A VLBI array with the diameter of the Earth (1.27e+7 meters) operating in the EHT’s millimeter / submillimeter wavelength band (1.3e-3 to 6.0e-4 meters) has a theoretical angular resolution of 2.6e-5 to 1.2e-5 arcseconds (25 to 12 microarcseconds).

EHT should be capable of meeting its goal of angular resolution comparable to a black hole’s event horizon.

X-ray observation of Sgr A*

Combining infrared images from the Hubble Space Telescope with images the Chandra X-ray Observatory, NASA created the following composite image showing the galactic core in the vicinity of Sgr A*. NASA reports:

“The large image contains X-rays from Chandra in blue and infrared emission from the Hubble Space Telescope in red and yellow. The inset shows a close-up view of Sgr A* in X-rays only, covering a region half a light year wide. The diffuse X-ray emission is from hot gas captured by the black hole and being pulled inwards.”

This image gives you a perspective on the resolution of Sgr A* possible at X-ray frequencies with current equipment. EHT will have much higher resolution in its radio frequency bands.

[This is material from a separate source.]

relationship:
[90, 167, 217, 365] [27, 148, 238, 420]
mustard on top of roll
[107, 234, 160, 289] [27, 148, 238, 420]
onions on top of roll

NASA Sgr A* picSource: X-Ray: NASA/UMass/D.Wang et al., IR: NASA/STScI

More details on this image are available at the following NASA link:

https://www.nasa.gov/mission_pages/chandra/multimedia/black-hole-SagittariusA.html

Animation of Sgr A* effects on nearby stars

See my 24 January 2017 post, “The Black Hole at our Galactic Center is Revealed Through Animations,” for more information on how teams of astronomers are developing a better understanding of the unseen Sgr A* black hole through long-term observations of the relative motions of nearby stars that are under the influence of this black hole.  These observations have been captured in a very interesting animation.